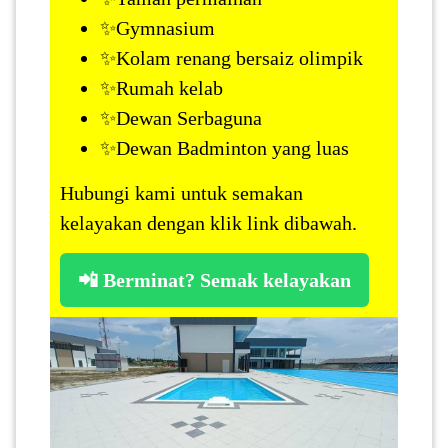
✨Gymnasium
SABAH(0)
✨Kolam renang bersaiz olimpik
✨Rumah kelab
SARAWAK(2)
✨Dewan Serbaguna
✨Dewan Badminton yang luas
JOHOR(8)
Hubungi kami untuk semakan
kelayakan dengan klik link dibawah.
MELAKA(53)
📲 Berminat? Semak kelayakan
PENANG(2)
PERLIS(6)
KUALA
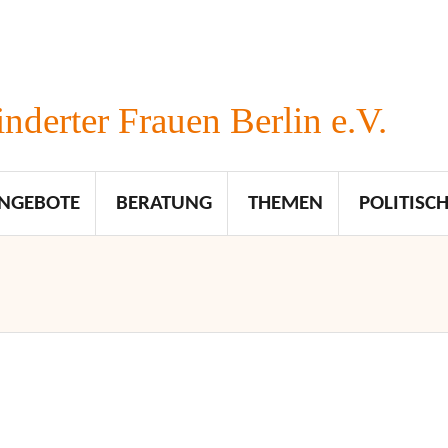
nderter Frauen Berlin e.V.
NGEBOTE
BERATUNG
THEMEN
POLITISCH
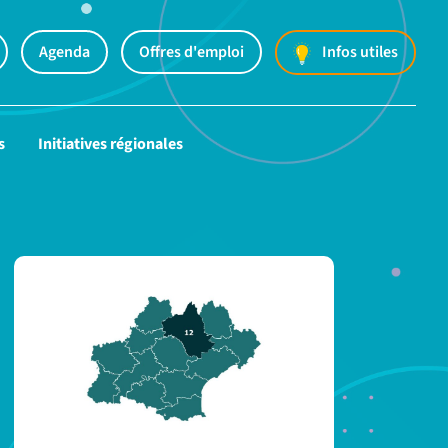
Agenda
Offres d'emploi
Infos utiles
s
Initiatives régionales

(Work to be completed): Give the data back exactly, omitting all pictures.

(Response):
✨Gymnasium
SABAH(0)
✨Kolam renang bersaiz olimpik
✨Rumah kelab
SARAWAK(2)
✨Dewan Serbaguna
✨Dewan Badminton yang luas
JOHOR(8)
Hubungi kami untuk semakan
kelayakan dengan klik link dibawah.
MELAKA(53)
📲 Berminat? Semak kelayakan
PENANG(2)
PERLIS(6)
KUALA
nderter Frauen Berlin e.V.
NGEBOTE
BERATUNG
THEMEN
POLITISCH
Agenda
Offres d'emploi
Infos utiles
s
Initiatives régionales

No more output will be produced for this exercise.